Directive — Filter the records and keep only the lines that contain the word "Oxford", copying each one in full.

Data shown —
Start of Block

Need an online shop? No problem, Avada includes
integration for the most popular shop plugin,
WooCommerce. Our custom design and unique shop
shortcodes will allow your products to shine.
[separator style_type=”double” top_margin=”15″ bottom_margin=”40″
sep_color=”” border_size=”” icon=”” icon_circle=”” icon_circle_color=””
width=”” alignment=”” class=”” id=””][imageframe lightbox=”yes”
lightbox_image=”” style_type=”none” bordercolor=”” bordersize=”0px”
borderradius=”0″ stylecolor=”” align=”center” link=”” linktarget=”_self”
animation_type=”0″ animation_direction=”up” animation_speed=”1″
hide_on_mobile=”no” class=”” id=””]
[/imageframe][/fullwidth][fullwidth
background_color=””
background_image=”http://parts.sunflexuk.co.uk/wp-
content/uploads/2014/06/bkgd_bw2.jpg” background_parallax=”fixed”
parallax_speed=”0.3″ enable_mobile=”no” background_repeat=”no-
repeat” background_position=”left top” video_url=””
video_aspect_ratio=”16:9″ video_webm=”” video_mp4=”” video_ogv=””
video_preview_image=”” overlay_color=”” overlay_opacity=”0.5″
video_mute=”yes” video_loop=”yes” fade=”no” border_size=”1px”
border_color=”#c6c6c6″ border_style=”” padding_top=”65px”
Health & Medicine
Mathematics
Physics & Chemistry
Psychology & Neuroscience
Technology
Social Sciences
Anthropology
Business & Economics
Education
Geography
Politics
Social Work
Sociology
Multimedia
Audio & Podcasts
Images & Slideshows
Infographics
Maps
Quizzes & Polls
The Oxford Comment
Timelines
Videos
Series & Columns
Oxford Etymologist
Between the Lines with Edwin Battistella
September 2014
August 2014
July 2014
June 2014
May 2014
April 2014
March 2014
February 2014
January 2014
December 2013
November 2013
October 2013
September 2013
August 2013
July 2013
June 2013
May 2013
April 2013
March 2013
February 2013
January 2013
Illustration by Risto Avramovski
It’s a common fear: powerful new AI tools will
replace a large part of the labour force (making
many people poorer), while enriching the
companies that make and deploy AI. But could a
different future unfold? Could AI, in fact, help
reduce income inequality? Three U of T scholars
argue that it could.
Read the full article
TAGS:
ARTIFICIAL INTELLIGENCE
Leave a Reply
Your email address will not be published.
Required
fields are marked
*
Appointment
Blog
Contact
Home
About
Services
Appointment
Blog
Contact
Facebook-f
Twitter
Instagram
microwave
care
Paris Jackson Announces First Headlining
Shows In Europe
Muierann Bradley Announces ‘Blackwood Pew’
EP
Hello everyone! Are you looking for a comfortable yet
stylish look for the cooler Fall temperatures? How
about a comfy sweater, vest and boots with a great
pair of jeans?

End of Block

Exercise output —
The Oxford Comment
Oxford Etymologist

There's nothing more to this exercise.